Dicas de Internacionalização para Angola

Luanda

Os bons resultados obtidos por várias empresas portuguesas, trazem maior confiança no mercado, angariando cada vez mais capital português. Sem dúvida que a estabilidade político-económica do país permite que seja mais seguro investir no país, com uma margem de segurança maior.

Atualmente estão a ser criadas mais políticas que favoreçam o povo angolano, diminuindo a pobreza e o desemprego, para atrair ainda mais capital estrangeiro. Angola está a criar os alicerces necessários para que investir no país seja mais seguro e mais atrativo a todos os níveis.

Para perceber  o mercado, apresento-lhe alguns dos pontos fortes e fracos e dicas úteis para exportar para Angola.

Pontos FortesPontos FracosDicas Úteis

• Economia diversificada e em crescimento;
• Existe uma reindustrialização da economia, sendo necessário criar pólos industriais;
• Acessos à cidades com boas condições – novas linhas rodoviárias e aeroporto de Luanda;
• Novos projetos em curso de construção de aeroportos e reabilitação de linhas ferroviárias;
• Sólida presença da banca portuguesa, e crescimento da mesma;
• Oferece condições atrativas à venda e investimento em todos os setores;
• Financiamento para construção de estabelecimentos comerciais em Luanda;
• Existência de linhas de crédito e incentivos a pequenos grupos agrícolas;
• Crescimento constante da classe média;
• Crescimento populacional de 3% ao ano;
• Reconhecimento da excelência dos produtos portugueses;
• Relação muito bem consolidada entre os governos dos dois países.
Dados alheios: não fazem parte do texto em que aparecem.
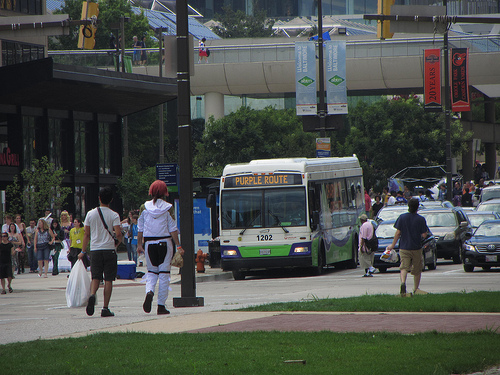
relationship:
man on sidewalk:
[387, 199, 434, 301] [241, 294, 491, 338]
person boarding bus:
[353, 202, 389, 275] [218, 165, 376, 269]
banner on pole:
[292, 48, 318, 112] [308, 14, 334, 135]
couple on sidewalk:
[88, 178, 201, 319] [241, 294, 491, 338]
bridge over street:
[145, 42, 487, 95] [189, 265, 345, 293]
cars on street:
[361, 195, 496, 271] [189, 265, 345, 293]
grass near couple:
[199, 341, 346, 366] [88, 178, 201, 319]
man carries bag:
[74, 196, 126, 316] [60, 259, 101, 303]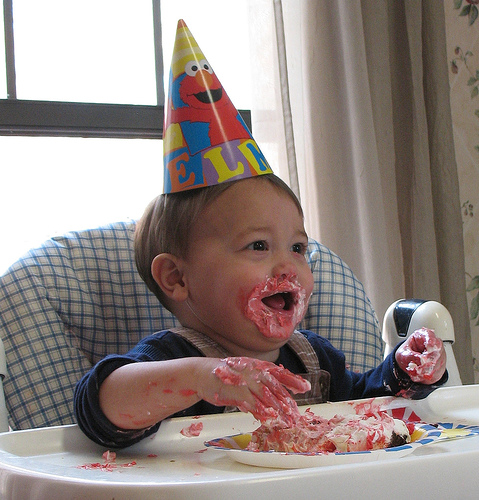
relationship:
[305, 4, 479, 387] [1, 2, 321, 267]
curtain by window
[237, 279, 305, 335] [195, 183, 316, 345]
cream on face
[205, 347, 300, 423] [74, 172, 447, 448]
hand of child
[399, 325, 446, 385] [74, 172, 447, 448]
hand of child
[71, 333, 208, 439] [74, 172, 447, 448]
sleeve of child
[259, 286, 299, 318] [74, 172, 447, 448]
mouth on child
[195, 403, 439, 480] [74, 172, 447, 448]
plate before child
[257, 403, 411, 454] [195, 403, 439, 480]
cake on plate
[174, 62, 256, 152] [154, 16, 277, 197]
elmo on party hat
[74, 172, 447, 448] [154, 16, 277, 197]
child wearing party hat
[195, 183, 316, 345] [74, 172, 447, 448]
face of child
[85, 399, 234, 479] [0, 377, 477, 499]
frosting on th table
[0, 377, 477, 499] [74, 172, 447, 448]
table before child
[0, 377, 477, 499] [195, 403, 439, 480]
table with plate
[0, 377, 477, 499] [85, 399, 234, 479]
table with frosting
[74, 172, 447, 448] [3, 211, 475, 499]
child sitting in high chair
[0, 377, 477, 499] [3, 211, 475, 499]
table on high chair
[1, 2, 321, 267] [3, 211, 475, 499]
window behind high chair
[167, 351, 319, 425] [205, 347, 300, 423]
frosting on hand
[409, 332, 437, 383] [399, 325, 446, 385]
frosting on hand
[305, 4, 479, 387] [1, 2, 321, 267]
curtain next to window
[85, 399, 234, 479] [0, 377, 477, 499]
frosting on table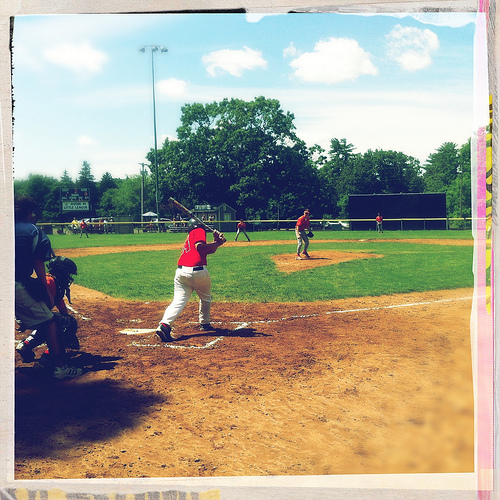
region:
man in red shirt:
[126, 173, 340, 485]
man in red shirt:
[112, 146, 273, 362]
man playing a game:
[122, 203, 244, 331]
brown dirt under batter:
[248, 333, 345, 409]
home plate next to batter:
[106, 308, 162, 360]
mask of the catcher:
[46, 243, 102, 298]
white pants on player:
[146, 257, 225, 320]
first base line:
[308, 284, 444, 336]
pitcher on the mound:
[274, 199, 339, 261]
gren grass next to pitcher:
[328, 260, 377, 298]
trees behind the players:
[197, 88, 305, 173]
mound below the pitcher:
[291, 236, 363, 283]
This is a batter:
[141, 186, 271, 366]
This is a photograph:
[6, 5, 491, 497]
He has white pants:
[146, 256, 256, 346]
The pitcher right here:
[275, 200, 333, 268]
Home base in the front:
[112, 307, 193, 359]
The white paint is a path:
[255, 273, 462, 353]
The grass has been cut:
[51, 187, 496, 395]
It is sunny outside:
[49, 26, 499, 274]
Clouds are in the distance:
[23, 17, 415, 169]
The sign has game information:
[49, 177, 110, 222]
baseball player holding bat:
[165, 190, 225, 312]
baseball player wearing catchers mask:
[52, 242, 86, 299]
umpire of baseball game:
[19, 188, 52, 323]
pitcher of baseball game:
[287, 195, 330, 285]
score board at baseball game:
[54, 178, 101, 211]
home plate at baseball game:
[123, 312, 157, 354]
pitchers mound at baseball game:
[272, 240, 366, 277]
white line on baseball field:
[276, 290, 443, 337]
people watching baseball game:
[95, 216, 137, 243]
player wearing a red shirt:
[155, 205, 250, 362]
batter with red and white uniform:
[153, 194, 227, 340]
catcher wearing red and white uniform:
[17, 255, 84, 362]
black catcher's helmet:
[45, 250, 80, 303]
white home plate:
[117, 325, 159, 338]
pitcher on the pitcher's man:
[292, 207, 314, 259]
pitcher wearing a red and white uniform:
[291, 207, 316, 258]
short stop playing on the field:
[230, 212, 251, 244]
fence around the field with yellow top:
[25, 214, 475, 236]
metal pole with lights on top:
[133, 40, 171, 231]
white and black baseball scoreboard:
[57, 183, 94, 218]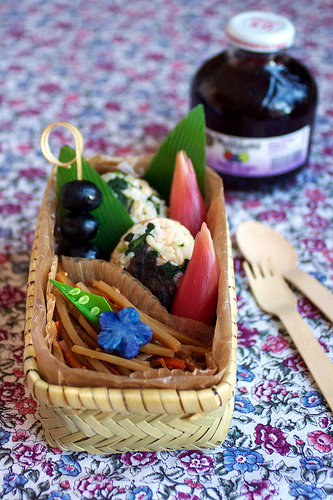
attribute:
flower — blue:
[94, 302, 152, 360]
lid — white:
[225, 10, 295, 53]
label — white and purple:
[196, 119, 320, 187]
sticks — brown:
[57, 320, 97, 355]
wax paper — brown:
[47, 149, 213, 382]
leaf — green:
[173, 105, 207, 149]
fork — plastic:
[239, 259, 332, 405]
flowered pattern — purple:
[13, 19, 157, 115]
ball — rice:
[109, 216, 200, 310]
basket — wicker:
[21, 250, 68, 377]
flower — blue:
[96, 300, 155, 344]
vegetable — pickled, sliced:
[94, 278, 180, 350]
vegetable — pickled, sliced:
[69, 342, 154, 373]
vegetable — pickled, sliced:
[52, 293, 105, 372]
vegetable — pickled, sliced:
[157, 352, 185, 365]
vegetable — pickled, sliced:
[57, 336, 83, 369]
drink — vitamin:
[192, 51, 316, 181]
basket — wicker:
[20, 143, 241, 457]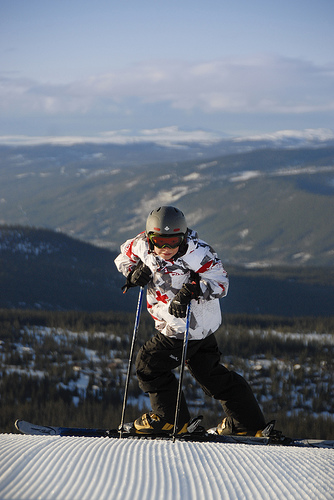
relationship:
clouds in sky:
[6, 52, 319, 126] [2, 3, 330, 132]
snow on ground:
[66, 364, 99, 398] [5, 315, 330, 436]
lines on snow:
[29, 453, 298, 494] [3, 434, 332, 500]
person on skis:
[116, 199, 266, 423] [10, 421, 321, 442]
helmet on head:
[142, 205, 191, 232] [143, 205, 190, 265]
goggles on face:
[145, 233, 186, 247] [147, 229, 185, 266]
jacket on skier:
[108, 232, 234, 339] [116, 199, 266, 423]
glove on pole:
[163, 284, 202, 317] [168, 303, 195, 439]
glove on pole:
[126, 267, 153, 294] [114, 289, 143, 433]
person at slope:
[116, 199, 266, 423] [3, 434, 332, 500]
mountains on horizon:
[12, 144, 333, 250] [5, 137, 333, 145]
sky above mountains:
[2, 3, 330, 132] [12, 144, 333, 250]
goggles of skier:
[145, 233, 186, 247] [116, 199, 266, 423]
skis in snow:
[10, 421, 321, 442] [3, 434, 332, 500]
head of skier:
[143, 205, 190, 265] [116, 199, 266, 423]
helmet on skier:
[142, 205, 191, 232] [116, 199, 266, 423]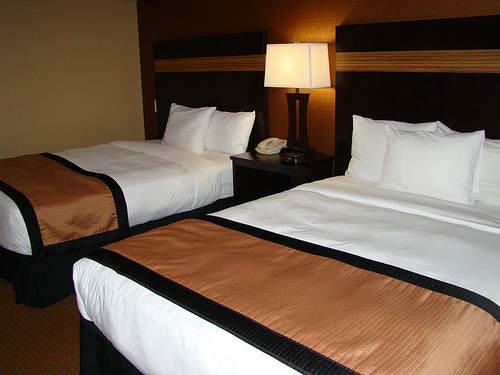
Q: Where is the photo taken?
A: Hotel room.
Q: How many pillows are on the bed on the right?
A: Three.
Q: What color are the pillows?
A: White.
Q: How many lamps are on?
A: One.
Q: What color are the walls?
A: Yellow.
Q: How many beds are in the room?
A: Two.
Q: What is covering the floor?
A: Carpet.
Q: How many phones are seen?
A: One.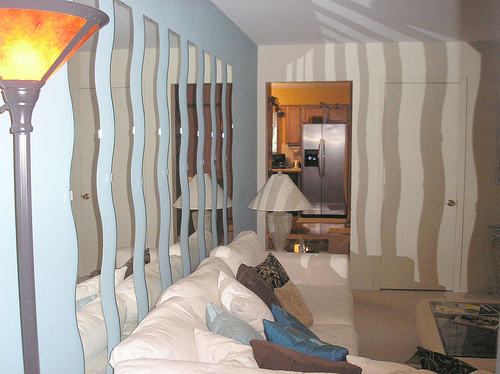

• Elevada taxa de informalidade na economia;
• Inconvertibilidade da moeda Kuanza fora do país;
• Sistema judicial é burocrático;
• O sistema económico ainda é pouco organizado;
• Carência de empresas de qualidade para transporte de mercadorias entre cidades;
• Poucas redes de distribuição;
• Operações portuárias muito morosas;
• Pouca mancha territorial de cadeias de lojas e supermercados;
• Forte dependência da importação do petróleo;
• Dificuldades nos pagamentos às empresas pelos orgãos públicos;
• Sistema de ensino ainda pouco desenvolvido, levando a mão de obra pouco qualificada.

  • Verificar a Lei do Investimento de janeiro de 2011;
  • Só projetos acima de um milhão de USD, em setores prioritários beneficiam de incentivos;
  • O comércio interno é uma prioridade, por isso há incentivos para o pequeno retalho, mercados municipais e comércio grossista;
  • Os contratos devem ser realizados em Euros ou em Dólares – o Kuanza não é convertível;
  • Existem diferenças significativas entre o sistemas judicial de ambos países;
  • A maioria das adjudicações são realizadas em Luanda e não na província de destino;
  • Contar com a forte concorrência de empresas brasileiras e chinesas;
  • Entre a saída de um produto em Angola até à sua entrega podem passar meses;
  • Estabelecer um bom relacionamento com a Agência Nacional para o Investimento Privado;
  • Dispor de uma gestão de stocks consistente, que faça face aos problemas logísticos angolanos;
  • Conhecer as faltas de resposta da indústria transformadora local;
  • País que necessita de ajuda em soluções técnicas.